By teaching kids how to differentiate between needs and wants, they become more aware of their choices from a very young age. And who wouldn’t want their kids to be conscious consumers – we all know expensive habits are hard to change.
3. It’s Never too Early to Learn About Saving and Investing
When children get an allowance, earn wages or receive cash gifts, encourage them to spend a specific amount for things they want, but also make them aware of the importance of setting aside a portion of their allowance or gift money towards a long-term goal or an “emergency want”.
Don’t discourage them from making mistakes – When they make a bad purchase by spending all their savings on something they just “had to have”, they realize very quickly how much easier it is to spend money than it is to save.
4. Kids Can Really Benefit from the Magical Power of Compounding
It is essential to teach kids how rapidly their money can grow thanks to the power of compounding. They quickly learn that by investing, their money can grow manifold, helping them reach their long-term goals much sooner.
This helps them practice delayed gratification, which creates the self-discipline needed to save money for college, retirement and other expenses in adulthood.
5. It’s Crucial to Understand the Importance of Opportunity Cost
By evaluating the opportunity cost, their decisions are deliberate and not based on impulse.
6. Retirement Planning Should Start From the First Paycheck
It shouldn’t start very close to retirement. It’s imperative to teach the younger generations the importance of planning for their retirement starting with their first paycheck.

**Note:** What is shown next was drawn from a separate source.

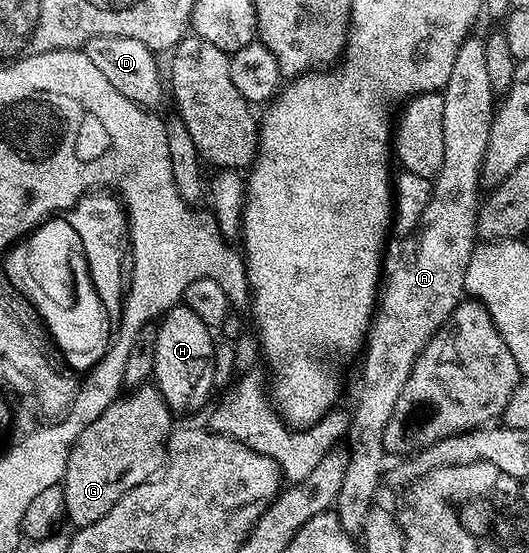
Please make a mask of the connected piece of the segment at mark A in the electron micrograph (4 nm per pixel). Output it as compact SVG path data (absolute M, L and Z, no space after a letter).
M477 37L468 38L462 45L462 49L458 49L458 57L454 57L454 69L450 69L450 81L446 81L446 85L443 89L443 97L445 104L443 106L443 140L445 141L445 160L442 161L441 171L434 178L432 183L432 196L430 201L426 205L426 213L422 213L420 218L420 226L415 231L409 233L408 236L403 240L404 248L400 251L400 260L392 267L392 272L387 272L386 282L383 284L382 290L378 295L378 306L376 308L375 316L372 320L372 325L368 329L368 337L366 340L366 346L363 348L362 356L364 355L364 369L360 373L360 392L356 395L356 408L350 411L351 423L347 430L347 443L352 445L352 451L350 450L350 456L348 458L348 468L346 469L346 477L342 481L342 489L338 489L338 497L334 504L334 510L337 515L340 516L342 521L342 529L346 529L353 535L353 537L359 536L363 532L364 526L366 525L366 517L370 513L370 509L374 505L372 499L376 495L376 490L379 489L380 483L382 487L382 476L385 474L386 466L384 467L384 458L386 458L386 452L384 450L384 429L388 424L388 419L391 417L394 411L394 405L402 389L406 385L406 381L410 377L412 372L412 366L416 364L416 357L422 353L422 349L427 343L432 340L433 335L440 330L441 327L447 323L450 316L454 313L454 309L459 305L465 298L466 292L464 289L464 282L466 281L466 265L470 265L470 257L472 251L476 248L478 242L478 236L476 234L476 212L480 210L482 202L482 172L484 170L484 158L486 157L486 145L490 141L490 125L492 124L492 116L495 115L498 108L497 96L492 94L490 89L490 76L486 73L486 57L484 56L484 42L483 38L476 39Z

The sooner they start planning for their retirement, the faster they can grow their nest egg and maximize their returns, leading to a debt-free, self-sufficient, and comfortable retired life.
7. They can Enjoy a Lifetime of Financial Independence
This will result in a life of independence from unnecessary debt, excessive spending and overpriced “expert” advice.
Remember, healthy financial habits will last a lifetime!